Since the first year it came out I've used 10# original Vanish on my bass spinning rods. Never had a break-off. It can develop hellish birds nests and such from twist in the line, but no other problems so far, and its been how many years now?


----------



## Jignpig (Jul 2, 2007)

I ran across this a month or so ago, noticed ya'lls topic and thought ya'll might be interested. They sure get down to the nitty gritty. There are 2 different reviews on this site, as well as reviews on alot of marine equip. Hope it helps. Tightlines.

http://www.tackletour.com/reviewfluorocarbontest.html


----------



## elkhtr (Oct 23, 2006)

thanks Jignpig, looks like I'll have to order some floro from Bass Pro


----------



## j-fox.4 (Jun 30, 2007)

Jignpig said:


> I ran across this a month or so ago, noticed ya'lls topic and thought ya'll might be interested. They sure get down to the nitty gritty. There are 2 different reviews on this site, as well as reviews on alot of marine equip. Hope it helps. Tightlines.
> 
> http://www.tackletour.com/reviewfluorocarbontest.html



If you read the 2nd review of flourocarbon on tackletour, you get the feeling that fc isn't all that it's cracked up to be. I'm not sold on it yet. I'll definietly be looking forward to the 3rd review from tackletour before I make any big fc purchases.


----------



## ohiou_98 (Mar 19, 2007)

I bought some PLine Floroclear the other day (to use as a leader). The box stated that it is Fluorocarbon coated and mentioned something about "copolymer" line (What is copolymer?) When I read coated with fluorocarbon I wondered about quality. Why coated?


----------



## flypilot33 (Feb 9, 2006)

I used Seagar flourocarbon last year and loved it. I had 10 pound for cranks and 14 for worms and rigging. You can't break that stuff. I used to use vanish but it frays easily and snaps off even when not frayed. But that seagar flourocarbon was tought and invisible.


----------



## Bob4246 (Dec 30, 2004)

I had the same problems withy the 8# Vanish. Poor knot strength and high memory. It's a guaranteed bird's nest on spinning tackle. Switched to P line Flouroclear. Good knot strength and low memory. The Flouroclear 
has alittle more stretch than I preffer for detecting the light tick of an 'eye while deadsticking stickbaits at night. I just spooled up a reel with the new P line evolution. Jury's still out. Seems like lower stretch but more memory.


----------



## jojopro (Oct 9, 2007)

ohiou_98 said:


> I bought some PLine Floroclear the other day (to use as a leader). The box stated that it is Fluorocarbon coated and mentioned something about "copolymer" line (What is copolymer?) When I read coated with fluorocarbon I wondered about quality. Why coated?

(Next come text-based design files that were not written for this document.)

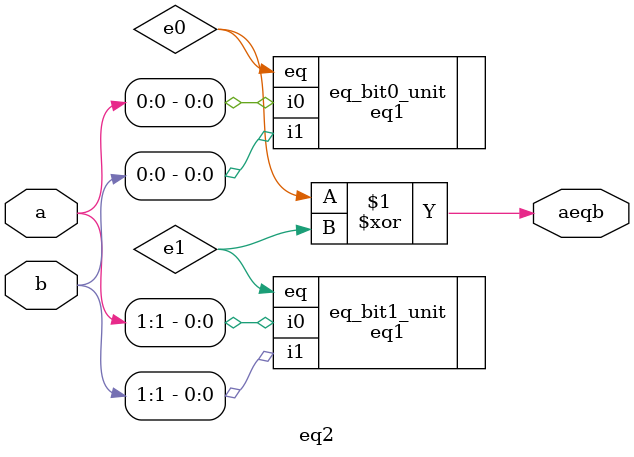
<source format=v>
module eq2
   (
    input  wire[1:0] a, b,			// a adn b are the two 2-bit numbers to compare
    output wire aeqb				// single bit output. Should be high if a adn b the same
   );

   // internal signal declaration, used to wire outpus of the 1 bit comparators
   wire e0, e1;

   // body
   // instantiate two 1-bit comparators that we already know are tested and work
   // named instantiation allows us to change order of ports.
   eq1 eq_bit0_unit (.i0(a[0]), .i1(b[0]), .eq(e0));
   eq1 eq_bit1_unit (.eq(e1), .i0(a[1]), .i1(b[1]));

   // a and b are equal if individual bits are equal, which comes from the 1-bit comparators
   assign aeqb = e0 ^ e1;

endmodule
</source>
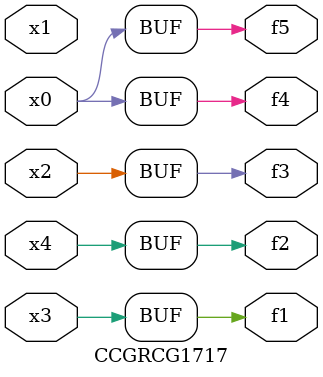
<source format=v>
module CCGRCG1717(
	input x0, x1, x2, x3, x4,
	output f1, f2, f3, f4, f5
);
	assign f1 = x3;
	assign f2 = x4;
	assign f3 = x2;
	assign f4 = x0;
	assign f5 = x0;
endmodule

</source>
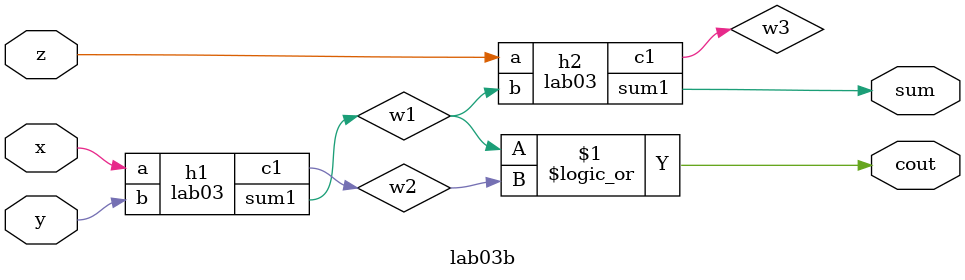
<source format=v>
`timescale 1ns / 1ps


module lab03(
    input a,
    input b,
    output sum1,
    output c1
    );
    assign sum1=a^b;
    assign c1=a&b;
endmodule

module lab03b(
    input x,
    input y,
    input z,
    output sum,
    output cout
);
wire w1,w2,w3;
lab03 h1(x,y,w1,w2);
lab03 h2(z,w1,sum,w3);
assign cout=(w1||w2);
endmodule

</source>
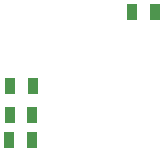
<source format=gtp>
G04 (created by PCBNEW (25-Oct-2014 BZR 4029)-stable) date 2015年05月14日 星期四 19时18分23秒*
%MOIN*%
G04 Gerber Fmt 3.4, Leading zero omitted, Abs format*
%FSLAX34Y34*%
G01*
G70*
G90*
G04 APERTURE LIST*
%ADD10C,0.00590551*%
%ADD11R,0.035X0.055*%
G04 APERTURE END LIST*
G54D10*
G54D11*
X48620Y-22990D03*
X49370Y-22990D03*
X45287Y-26418D03*
X44537Y-26418D03*
X45305Y-25440D03*
X44555Y-25440D03*
X45275Y-27260D03*
X44525Y-27260D03*
M02*

</source>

It is my understanding that copolymer line is simply one monofilament line encased within another through a chemical bonding process. The purpose of the copolymerization is to create a stronger more abrasion resistant line with little line stretch. However copolymers are usually not as limp and smooth casting as monofilaments.

The P-Line Fluoroclear is as you mentioned a fluorocarbon coated copolymer line. The advantage of coating a copolymer in fluorocarbon would be the reduced visibility under water since fluoro has nearly the same light refractory properties as water. Also a copolymer has greater flexibility and knot strength than pure fluoro line.


----------



## j-fox.4 (Jun 30, 2007)

jojopro said:


> The P-Line Fluoroclear is as you mentioned a fluorocarbon coated copolymer line. The advantage of coating a copolymer in fluorocarbon would be the reduced visibility under water since fluoro has nearly the same light refractory properties as water. Also a copolymer has greater flexibility and knot strength than pure fluoro line.



http://www.tackletour.com/reviewfluorocarbon2pg3.html



i can't tell a difference between fc and trilene xl underwater..can you?


until i see more evidence, i don't think that fc is less visible underwater.


----------



## Whaler (Nov 16, 2004)

I only use fluorocarbon line for Steelhead. They have terrific eye sight and it becomes close to invisible once it is in the water.


----------